Provided records:

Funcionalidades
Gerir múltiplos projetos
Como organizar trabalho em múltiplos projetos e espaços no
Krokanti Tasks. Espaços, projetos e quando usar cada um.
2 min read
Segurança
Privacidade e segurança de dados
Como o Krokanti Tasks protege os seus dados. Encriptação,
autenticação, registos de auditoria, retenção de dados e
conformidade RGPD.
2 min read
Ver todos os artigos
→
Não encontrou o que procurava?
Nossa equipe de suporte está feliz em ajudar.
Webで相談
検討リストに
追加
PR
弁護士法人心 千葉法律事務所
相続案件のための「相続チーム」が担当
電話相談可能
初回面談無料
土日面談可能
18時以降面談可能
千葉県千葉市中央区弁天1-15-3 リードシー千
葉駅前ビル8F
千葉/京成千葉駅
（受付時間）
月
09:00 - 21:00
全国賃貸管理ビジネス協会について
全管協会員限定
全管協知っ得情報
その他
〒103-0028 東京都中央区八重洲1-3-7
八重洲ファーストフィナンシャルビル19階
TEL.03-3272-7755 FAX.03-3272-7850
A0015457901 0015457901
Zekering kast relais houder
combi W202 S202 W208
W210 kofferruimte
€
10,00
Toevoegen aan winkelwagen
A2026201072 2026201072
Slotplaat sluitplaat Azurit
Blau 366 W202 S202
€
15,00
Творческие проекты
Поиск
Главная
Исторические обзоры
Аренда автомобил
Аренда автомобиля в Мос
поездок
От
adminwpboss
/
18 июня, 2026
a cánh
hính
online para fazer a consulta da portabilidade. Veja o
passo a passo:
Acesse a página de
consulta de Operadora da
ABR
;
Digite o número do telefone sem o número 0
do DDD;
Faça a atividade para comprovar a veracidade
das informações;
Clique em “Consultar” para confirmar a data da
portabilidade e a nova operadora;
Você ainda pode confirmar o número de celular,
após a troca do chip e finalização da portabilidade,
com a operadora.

Exercise brief: When you retype the data above, start at its first line, stop after the line containing "Não encontrou o que procurava?", and leave out everything else.

Output for this exercise:
Funcionalidades
Gerir múltiplos projetos
Como organizar trabalho em múltiplos projetos e espaços no
Krokanti Tasks. Espaços, projetos e quando usar cada um.
2 min read
Segurança
Privacidade e segurança de dados
Como o Krokanti Tasks protege os seus dados. Encriptação,
autenticação, registos de auditoria, retenção de dados e
conformidade RGPD.
2 min read
Ver todos os artigos
→
Não encontrou o que procurava?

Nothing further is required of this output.